• _Exercise details_: Print each line from the start of the records below up through the line where "traditional Greek dances was developed and" is found, exactly as given.
========================================================================
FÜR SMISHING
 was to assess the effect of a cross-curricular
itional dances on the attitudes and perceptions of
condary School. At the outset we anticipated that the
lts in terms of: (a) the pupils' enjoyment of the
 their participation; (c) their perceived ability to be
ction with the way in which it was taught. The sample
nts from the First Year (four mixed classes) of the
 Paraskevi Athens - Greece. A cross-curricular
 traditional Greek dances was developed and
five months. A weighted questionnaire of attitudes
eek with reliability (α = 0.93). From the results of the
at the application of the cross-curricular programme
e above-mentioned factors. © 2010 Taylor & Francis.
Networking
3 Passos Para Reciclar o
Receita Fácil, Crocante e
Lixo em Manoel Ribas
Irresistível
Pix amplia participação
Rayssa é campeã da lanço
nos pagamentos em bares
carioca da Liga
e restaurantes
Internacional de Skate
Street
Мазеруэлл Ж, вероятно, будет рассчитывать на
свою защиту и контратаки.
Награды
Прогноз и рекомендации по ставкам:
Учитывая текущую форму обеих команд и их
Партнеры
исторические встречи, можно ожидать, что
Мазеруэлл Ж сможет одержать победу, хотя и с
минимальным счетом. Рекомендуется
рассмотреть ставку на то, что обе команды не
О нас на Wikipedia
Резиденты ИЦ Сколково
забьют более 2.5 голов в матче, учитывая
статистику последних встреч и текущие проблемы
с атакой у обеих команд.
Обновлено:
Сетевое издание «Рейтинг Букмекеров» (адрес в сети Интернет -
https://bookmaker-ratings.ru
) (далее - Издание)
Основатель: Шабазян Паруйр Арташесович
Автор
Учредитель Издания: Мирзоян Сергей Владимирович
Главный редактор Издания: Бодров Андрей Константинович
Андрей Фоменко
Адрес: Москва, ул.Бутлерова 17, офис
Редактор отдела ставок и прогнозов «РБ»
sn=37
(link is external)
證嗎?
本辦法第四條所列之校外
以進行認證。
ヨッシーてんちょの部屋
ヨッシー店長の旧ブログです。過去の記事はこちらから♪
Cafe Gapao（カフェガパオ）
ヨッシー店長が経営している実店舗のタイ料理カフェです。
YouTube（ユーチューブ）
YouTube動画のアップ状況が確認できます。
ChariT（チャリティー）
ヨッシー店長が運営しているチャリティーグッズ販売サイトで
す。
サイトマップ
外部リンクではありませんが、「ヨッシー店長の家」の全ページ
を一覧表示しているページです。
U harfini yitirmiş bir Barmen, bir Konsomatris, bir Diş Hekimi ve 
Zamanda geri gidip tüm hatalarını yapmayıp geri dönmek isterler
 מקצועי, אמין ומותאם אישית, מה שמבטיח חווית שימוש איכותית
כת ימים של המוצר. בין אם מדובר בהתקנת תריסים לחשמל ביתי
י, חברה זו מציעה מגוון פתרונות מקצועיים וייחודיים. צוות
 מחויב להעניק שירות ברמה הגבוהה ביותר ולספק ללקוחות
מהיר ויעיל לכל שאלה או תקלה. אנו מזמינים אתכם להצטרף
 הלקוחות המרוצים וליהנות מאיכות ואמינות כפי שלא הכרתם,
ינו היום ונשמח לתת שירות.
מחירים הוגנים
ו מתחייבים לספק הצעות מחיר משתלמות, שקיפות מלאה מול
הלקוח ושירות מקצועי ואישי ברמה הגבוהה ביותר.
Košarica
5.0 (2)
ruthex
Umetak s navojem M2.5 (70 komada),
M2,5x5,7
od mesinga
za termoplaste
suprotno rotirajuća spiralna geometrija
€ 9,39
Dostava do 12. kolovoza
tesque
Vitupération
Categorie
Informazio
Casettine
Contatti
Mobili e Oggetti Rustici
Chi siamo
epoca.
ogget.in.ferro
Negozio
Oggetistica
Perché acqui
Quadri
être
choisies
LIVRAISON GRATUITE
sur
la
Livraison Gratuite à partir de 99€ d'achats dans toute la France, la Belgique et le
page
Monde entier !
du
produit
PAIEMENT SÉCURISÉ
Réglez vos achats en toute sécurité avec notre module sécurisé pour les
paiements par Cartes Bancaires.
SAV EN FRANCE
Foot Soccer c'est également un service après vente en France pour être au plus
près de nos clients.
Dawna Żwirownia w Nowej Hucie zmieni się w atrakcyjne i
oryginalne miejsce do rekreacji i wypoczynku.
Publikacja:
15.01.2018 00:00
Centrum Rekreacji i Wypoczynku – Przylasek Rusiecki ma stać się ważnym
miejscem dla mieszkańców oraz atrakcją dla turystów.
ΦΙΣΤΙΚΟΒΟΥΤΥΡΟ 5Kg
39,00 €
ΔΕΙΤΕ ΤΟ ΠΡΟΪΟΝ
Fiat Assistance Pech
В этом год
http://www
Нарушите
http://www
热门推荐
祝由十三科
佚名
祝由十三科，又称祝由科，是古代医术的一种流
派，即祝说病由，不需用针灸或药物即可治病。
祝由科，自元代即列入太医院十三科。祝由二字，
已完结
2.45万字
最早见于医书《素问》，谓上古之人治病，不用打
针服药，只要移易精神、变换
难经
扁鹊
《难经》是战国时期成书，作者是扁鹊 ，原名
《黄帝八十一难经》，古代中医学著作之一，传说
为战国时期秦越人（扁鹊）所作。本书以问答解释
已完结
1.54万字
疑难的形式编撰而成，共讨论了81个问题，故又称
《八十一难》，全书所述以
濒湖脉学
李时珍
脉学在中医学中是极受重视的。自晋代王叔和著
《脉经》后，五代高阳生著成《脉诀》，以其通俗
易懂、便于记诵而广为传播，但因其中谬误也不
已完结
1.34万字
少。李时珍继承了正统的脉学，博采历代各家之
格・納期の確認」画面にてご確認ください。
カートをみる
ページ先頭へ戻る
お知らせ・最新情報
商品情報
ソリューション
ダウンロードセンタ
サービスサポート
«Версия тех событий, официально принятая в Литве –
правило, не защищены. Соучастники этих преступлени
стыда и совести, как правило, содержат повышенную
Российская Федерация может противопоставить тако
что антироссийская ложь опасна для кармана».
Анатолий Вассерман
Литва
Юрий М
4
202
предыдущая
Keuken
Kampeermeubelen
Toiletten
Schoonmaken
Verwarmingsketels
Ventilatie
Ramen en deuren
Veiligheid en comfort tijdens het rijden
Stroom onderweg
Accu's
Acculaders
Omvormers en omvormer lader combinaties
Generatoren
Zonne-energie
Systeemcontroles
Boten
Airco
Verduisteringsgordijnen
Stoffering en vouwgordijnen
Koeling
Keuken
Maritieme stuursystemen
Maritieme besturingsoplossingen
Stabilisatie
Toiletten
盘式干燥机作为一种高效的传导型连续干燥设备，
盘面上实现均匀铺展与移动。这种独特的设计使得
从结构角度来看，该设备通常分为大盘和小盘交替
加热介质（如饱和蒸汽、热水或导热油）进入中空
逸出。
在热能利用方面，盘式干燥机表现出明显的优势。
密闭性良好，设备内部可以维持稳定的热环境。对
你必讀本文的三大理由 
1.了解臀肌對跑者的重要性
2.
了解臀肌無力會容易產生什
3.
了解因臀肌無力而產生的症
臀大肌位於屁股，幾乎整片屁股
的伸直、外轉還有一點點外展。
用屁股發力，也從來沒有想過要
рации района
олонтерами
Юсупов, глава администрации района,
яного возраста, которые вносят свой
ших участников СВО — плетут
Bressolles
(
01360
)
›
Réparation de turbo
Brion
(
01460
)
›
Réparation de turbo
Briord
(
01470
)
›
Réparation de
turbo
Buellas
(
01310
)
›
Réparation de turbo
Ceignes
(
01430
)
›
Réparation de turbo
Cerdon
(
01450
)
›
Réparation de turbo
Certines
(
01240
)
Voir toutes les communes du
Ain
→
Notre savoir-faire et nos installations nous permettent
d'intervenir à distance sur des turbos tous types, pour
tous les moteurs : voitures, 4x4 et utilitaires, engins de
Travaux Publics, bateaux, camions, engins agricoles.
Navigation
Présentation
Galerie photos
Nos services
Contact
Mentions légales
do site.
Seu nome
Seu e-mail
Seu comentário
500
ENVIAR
========================================================================
• _Finished exercise_:
FÜR SMISHING
 was to assess the effect of a cross-curricular
itional dances on the attitudes and perceptions of
condary School. At the outset we anticipated that the
lts in terms of: (a) the pupils' enjoyment of the
 their participation; (c) their perceived ability to be
ction with the way in which it was taught. The sample
nts from the First Year (four mixed classes) of the
 Paraskevi Athens - Greece. A cross-curricular
 traditional Greek dances was developed and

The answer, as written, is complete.